Tod Bullet grew up watching AWA wrestling and was able to live his dream. He wrestled for River City Wrestling and CWF/NWA in Winnipeg as a midcard attraction from 1993 until 2002, as a rookie being pounded by the likes of Sgt Steele and Eddie Watts before maturing to title contendership against Jr. Heavyweights like Caveman Broda and Bobby Collins. He retired but his love of the business led him back to try to contribute. However the RCW he had worked for was only the same in name.

In it's heyday RCW featured headliners like experienced Canadian indy performers like Steele (JR Bundy), Mike Stone and Brian Jewel and up n'comers like Robbie Royce and Vance Nevada. But now it was overrun with 14 and 15 year old girls as "valets", undertrained and untrained wrestlers "who belong in the third row" and a lack of leadership was evident. Tod tried to help but "I felt like head of a daycare". He was suddenly ousted as booker last month.

Most importantly Bullet senses that "there won't be any indy wrestling in Manitoba in the next year or so" if the continuing lack of professional standards and control to mitigate risk and weed out those who do not belong near a ring results in insurance premiums continuing to skyrocket or government intervention.

Question 1) How did you come to be the booker for RCW?

TB: I heard through the grapevine that Wayne had started up RCW again. I phoned him and asked if there would be any problem with me coming down and watching one of his shows. I had booked for him a couple of years back and we didn't exactly part on good terms, so I wanted to make sure that there would be no heat if I showed up. We talked about me booking but I said I wanted a clear understanding of what was expected of me so there would be no problems this time around. He was only running at Norquay Community Centre, so this fit into my schedule. I told him that Saturday nights would be no problem to book.

2) What was the situation in the locker room like?

TB: When I first came in, Alex Rain was still working there and trying his best to organize the looker room but really it was pretty chaotic. Most of the crew was green and had no sense of reality when it came to the wrestling business. After Wayne let Rain go...it got worse.

I had to try to maintain sanity by myself. At times I felt like head of a daycare center. I don't blame a lot of the people there... they were green and just didn't know any better, but it was getting to the point that it was too much for one guy to handle.

3) What difficulties did you encounter in trying to do your job?

TB: No respect, no chain of command, crew members letting their friends hang out in the locker room, rookies who know it all, guys bitching why they can't go over, rookies bitching about having to take the pin. I could go on and on but the biggest problem was people who just don't listen. They don't get it.

_Entries shown_
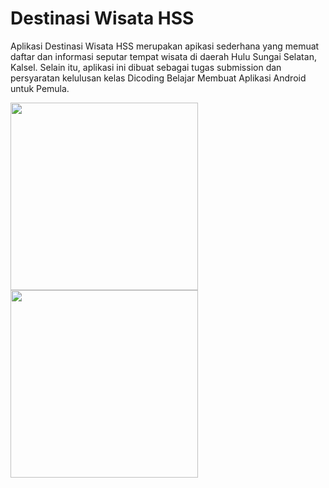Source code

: # Destinasi Wisata HSS
Aplikasi Destinasi Wisata HSS merupakan apikasi sederhana yang memuat daftar dan informasi seputar tempat wisata di daerah Hulu Sungai Selatan, Kalsel. Selain itu, aplikasi ini dibuat sebagai tugas submission dan persyaratan kelulusan kelas Dicoding Belajar Membuat Aplikasi Android untuk Pemula.

<img src="https://user-images.githubusercontent.com/40911222/115337191-1c4e5880-a1d3-11eb-91a2-0c68f5c5e205.png" width="300">       <img
 src="https://user-images.githubusercontent.com/40911222/115337194-1eb0b280-a1d3-11eb-9974-3914f31a7cc8.png" width="300">
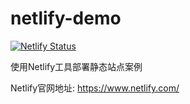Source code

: # netlify-demo

[![Netlify Status](https://api.netlify.com/api/v1/badges/34ee68af-6d28-4e4b-af8c-579e5cf88302/deploy-status)](https://app.netlify.com/sites/thirsty-franklin-d38a7c/deploys)

使用Netlify工具部署静态站点案例

Netlify官网地址: https://www.netlify.com/
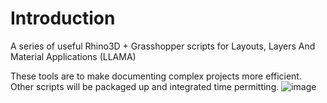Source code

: # Introduction 
A series of useful Rhino3D + Grasshopper scripts for Layouts, Layers And Material Applications (LLAMA) 

These tools are to make documenting complex projects more efficient. Other scripts will be packaged up and integrated time permitting. ![image](https://user-images.githubusercontent.com/76982323/158521541-78e8e472-d96c-47ab-9efe-61c510153c58.png)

_Work instructions_
Copy the part of the wrestling interview that opens with the words "I had to try" and closes with "guy to handle.", swapping "daycare center" for "kindergarten".

_Final answer_
I had to try to maintain sanity by myself. At times I felt like head of a kindergarten. I don't blame a lot of the people there... they were green and just didn't know any better, but it was getting to the point that it was too much for one guy to handle.